Foams are dense suspensions of gas bubbles in a liquid. They have many industrial applications, as end products (shaving cream, shampoo, fire suppression) and as useful tools (used for separating components in froth flotation or in transporting sand into oil wells). They also can be impediments to manufacturing, forming when fluids are mixed energetically. Despite their simple ingredients (air, water, and surfactant) foams behave in quite complicated ways. At low stresses they resist shear like solids. At higher stress, they flow like liquids. They also can be compressed like gases. Deciphering the mechanisms underlying this complicated rheology is of importance to the understanding and application of foams.

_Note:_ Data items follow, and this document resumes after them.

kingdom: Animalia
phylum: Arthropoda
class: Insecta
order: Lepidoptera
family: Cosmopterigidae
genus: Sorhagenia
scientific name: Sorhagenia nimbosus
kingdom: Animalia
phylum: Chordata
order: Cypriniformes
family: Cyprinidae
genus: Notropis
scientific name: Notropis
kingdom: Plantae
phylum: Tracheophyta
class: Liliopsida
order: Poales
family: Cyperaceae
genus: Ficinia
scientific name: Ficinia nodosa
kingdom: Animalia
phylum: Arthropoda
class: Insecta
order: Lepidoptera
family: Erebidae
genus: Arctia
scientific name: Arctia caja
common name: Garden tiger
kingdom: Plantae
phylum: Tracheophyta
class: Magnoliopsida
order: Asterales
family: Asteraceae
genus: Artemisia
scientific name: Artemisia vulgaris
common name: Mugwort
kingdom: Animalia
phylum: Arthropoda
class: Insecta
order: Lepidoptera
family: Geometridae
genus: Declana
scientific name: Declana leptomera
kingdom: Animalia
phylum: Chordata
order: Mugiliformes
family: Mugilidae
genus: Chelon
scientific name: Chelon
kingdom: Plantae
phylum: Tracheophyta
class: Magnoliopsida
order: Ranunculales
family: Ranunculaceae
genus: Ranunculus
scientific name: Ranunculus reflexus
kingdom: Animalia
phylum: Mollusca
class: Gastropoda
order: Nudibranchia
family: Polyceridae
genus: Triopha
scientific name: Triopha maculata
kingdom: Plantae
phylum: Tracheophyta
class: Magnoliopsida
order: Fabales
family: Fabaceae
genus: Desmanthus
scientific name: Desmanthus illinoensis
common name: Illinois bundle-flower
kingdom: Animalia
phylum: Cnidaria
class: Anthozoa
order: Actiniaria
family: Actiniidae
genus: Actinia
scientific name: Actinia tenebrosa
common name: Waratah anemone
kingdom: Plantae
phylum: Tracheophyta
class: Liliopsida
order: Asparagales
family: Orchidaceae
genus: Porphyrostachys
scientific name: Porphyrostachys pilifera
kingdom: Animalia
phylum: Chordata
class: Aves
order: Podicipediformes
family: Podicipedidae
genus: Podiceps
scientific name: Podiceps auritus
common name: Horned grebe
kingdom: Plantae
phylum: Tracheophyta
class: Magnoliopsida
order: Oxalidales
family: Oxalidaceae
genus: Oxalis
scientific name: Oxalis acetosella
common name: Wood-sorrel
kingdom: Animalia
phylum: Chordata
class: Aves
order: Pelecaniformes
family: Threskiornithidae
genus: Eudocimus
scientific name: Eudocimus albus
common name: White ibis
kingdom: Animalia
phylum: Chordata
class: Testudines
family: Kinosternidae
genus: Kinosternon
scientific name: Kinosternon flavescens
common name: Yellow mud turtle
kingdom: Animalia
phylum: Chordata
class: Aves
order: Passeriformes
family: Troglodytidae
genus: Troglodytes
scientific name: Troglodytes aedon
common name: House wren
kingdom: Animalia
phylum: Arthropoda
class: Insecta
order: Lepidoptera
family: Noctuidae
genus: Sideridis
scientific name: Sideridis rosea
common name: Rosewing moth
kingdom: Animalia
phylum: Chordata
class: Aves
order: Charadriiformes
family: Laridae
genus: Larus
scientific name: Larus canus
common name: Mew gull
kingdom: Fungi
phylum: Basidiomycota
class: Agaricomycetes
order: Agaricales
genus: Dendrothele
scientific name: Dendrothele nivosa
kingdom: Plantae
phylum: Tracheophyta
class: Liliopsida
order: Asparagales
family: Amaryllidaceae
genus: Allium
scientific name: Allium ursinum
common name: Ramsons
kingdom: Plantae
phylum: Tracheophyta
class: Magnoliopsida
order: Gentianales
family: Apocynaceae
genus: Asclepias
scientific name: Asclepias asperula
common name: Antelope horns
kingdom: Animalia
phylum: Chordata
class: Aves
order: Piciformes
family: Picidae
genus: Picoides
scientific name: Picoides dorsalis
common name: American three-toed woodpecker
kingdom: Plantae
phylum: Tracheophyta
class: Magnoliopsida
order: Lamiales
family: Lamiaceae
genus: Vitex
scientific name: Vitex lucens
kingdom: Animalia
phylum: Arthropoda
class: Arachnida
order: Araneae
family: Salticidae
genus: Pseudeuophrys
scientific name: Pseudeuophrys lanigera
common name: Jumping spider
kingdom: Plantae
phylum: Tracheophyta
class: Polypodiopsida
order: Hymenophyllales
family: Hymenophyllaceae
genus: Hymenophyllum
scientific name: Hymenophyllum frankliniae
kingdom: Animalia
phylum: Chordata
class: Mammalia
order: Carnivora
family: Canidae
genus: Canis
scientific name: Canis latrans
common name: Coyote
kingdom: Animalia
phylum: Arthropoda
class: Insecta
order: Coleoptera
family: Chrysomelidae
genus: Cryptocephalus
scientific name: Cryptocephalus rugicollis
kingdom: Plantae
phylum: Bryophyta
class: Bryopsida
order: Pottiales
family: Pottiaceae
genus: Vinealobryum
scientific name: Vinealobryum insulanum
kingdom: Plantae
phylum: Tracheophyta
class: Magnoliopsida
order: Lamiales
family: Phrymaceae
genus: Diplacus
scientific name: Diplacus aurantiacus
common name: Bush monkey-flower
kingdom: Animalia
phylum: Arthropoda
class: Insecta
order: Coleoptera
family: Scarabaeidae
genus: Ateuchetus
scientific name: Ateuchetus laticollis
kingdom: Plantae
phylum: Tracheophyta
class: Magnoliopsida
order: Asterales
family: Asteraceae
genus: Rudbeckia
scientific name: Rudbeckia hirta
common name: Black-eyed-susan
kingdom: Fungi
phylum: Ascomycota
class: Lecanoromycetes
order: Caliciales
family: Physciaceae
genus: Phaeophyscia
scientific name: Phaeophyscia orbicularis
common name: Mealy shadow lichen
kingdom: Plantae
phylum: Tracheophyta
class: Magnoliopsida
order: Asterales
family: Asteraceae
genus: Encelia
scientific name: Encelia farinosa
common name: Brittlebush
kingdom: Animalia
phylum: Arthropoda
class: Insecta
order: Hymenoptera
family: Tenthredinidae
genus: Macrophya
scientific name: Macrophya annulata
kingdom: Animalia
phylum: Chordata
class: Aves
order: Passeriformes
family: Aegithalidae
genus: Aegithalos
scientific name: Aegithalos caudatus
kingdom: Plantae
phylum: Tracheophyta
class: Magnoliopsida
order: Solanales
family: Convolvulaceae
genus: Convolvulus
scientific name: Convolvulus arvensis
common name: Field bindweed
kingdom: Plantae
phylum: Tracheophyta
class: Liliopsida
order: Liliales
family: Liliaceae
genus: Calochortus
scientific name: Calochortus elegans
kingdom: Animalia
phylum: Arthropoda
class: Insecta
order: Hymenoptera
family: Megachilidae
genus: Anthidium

Most models of foams have been in the ``dry'' limit, where the bubble sides are polygonal films and the volume fraction of liquid is small. The relevant dynamical objects in a two dimensional dry foam model are the vertices where bubbles sides meet. Geometrical difficulties have restricted these models to two dimensions, and modifications that relax the constraint are awkward. In contrast, a new model by Durian makes the bubbles themselves the dynamical objects of interest, handles wet foams (), and works equally well in two and three dimensions. Concentrating on bubbles is motivated by the experimental observation that foams flow by a series of bubble rearrangement events. The important features of the flow should therefore be reproduced by a model that ignores fine scale details (such as the hydrodynamics of fluid in the films) but gets the forces between bubbles roughly correct. In Durian's model, each bubble has a center and a radius and no other properties. In lieu of deforming, overlapping bubbles repel one another, and in lieu of film hydrodynamics, overlapping bubbles exert drag forces on one another.
Currently, a numerical simulation of Durian's model in two dimensions is being used to measure viscoelastic properties and characterize the rearrangement events in slowly driven two dimensional foams. Although the model is simply stated, there are subtleties in writing an efficient simulation program. Keeping track of neighboring bubbles requires careful bookkeeping, and sparse matrix equations must be constructed and solved at every time step. The program solves for the bubble positions as a function of time under a variety of boundary conditions: constant shear rate, fixed displacement, constant shear stress, or constant spring pulling speed. The latter mimics conditions in friction experiments, where one end of a spring is attached to an object and the other end is pulled at constant velocity.
Analogies between models for earthquakes, for flow of granular materials, and for friction between sliding surfaces are being pursued. The extension to three dimensions should happen when it is felt that the two dimensional simulation is under control.